Hakan Tecimer: Fenerbahçede oynarken Karşıyakaya röveşata bir gol atmıştım, İzmirde. Sonra Rizesporda oynarken BJKye 30-35 metreden gol atmıştım. GSa karşı oynarken attığım gol -ki o zaman saha topraktı. FB-BJK de şampiyonluk maçı oynarken 2 golü de ben atmıştım. Bunlar unutulmayacak goller. Fenerbahçede oynarken, GS maçında, GS bizi 3-0 yeniyordu. Devre arasında soyunma odasına moralimiz bozuk gittik.

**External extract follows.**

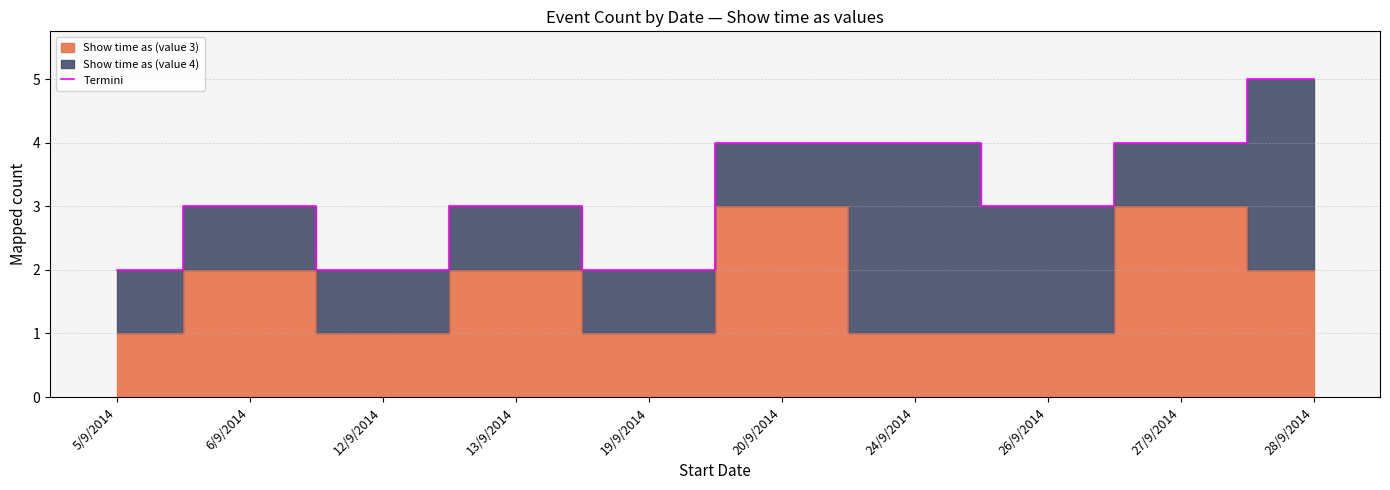

What is the smallest value displayed?

2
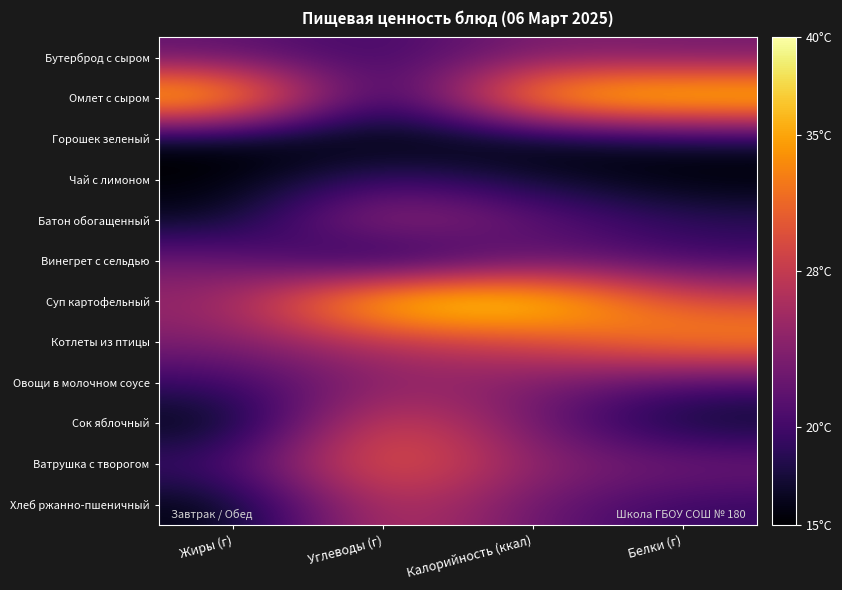

Rank the series at Углеводы (г) from highest to lowest value.

Суп картофельный, Ватрушка с творогом, Сок яблочный, Хлеб ржанно-пшеничный, Котлеты из птицы, Батон обогащенный, Овощи в молочном соусе, Чай с лимоном, Бутерброд с сыром, Винегрет с сельдью, Омлет с сыром, Горошек зеленый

Hocamız 5-10 dk bizimle hiç konuşmadı. Sonra bize dedi ki;Sizler bu kadroyla onlardan çok daha iyi futbolcularsınız. İsterseniz ikinci yarı bunları yenersiniz. Ama bir tek ikinci yarı sahaya çıktığınızda ilk 10-15 dk içinde 1 tane gol atmanız gerekir. Eğer golü bulursanız ben inanıyorum onları yenersiniz. Başka da ne bir taktik verdi ne de bir şey söyledi. Dediği gibi de oldu. İlk 10 dk Aykut bir gol attı, 3-1 oldu. GS futbolcular birbirleriyle atışmaya başladılar. Saha içinde bizde bunu gördük ve goller üst üste geldi. Rizede ise GSyı 5-1 yenerken de 2 golüm vardı. GS şampiyon oluyordu. Biz GSnın şampiyonluğunu elinden alıyorduk. BJK berabere kalınca GS şampiyon oldu.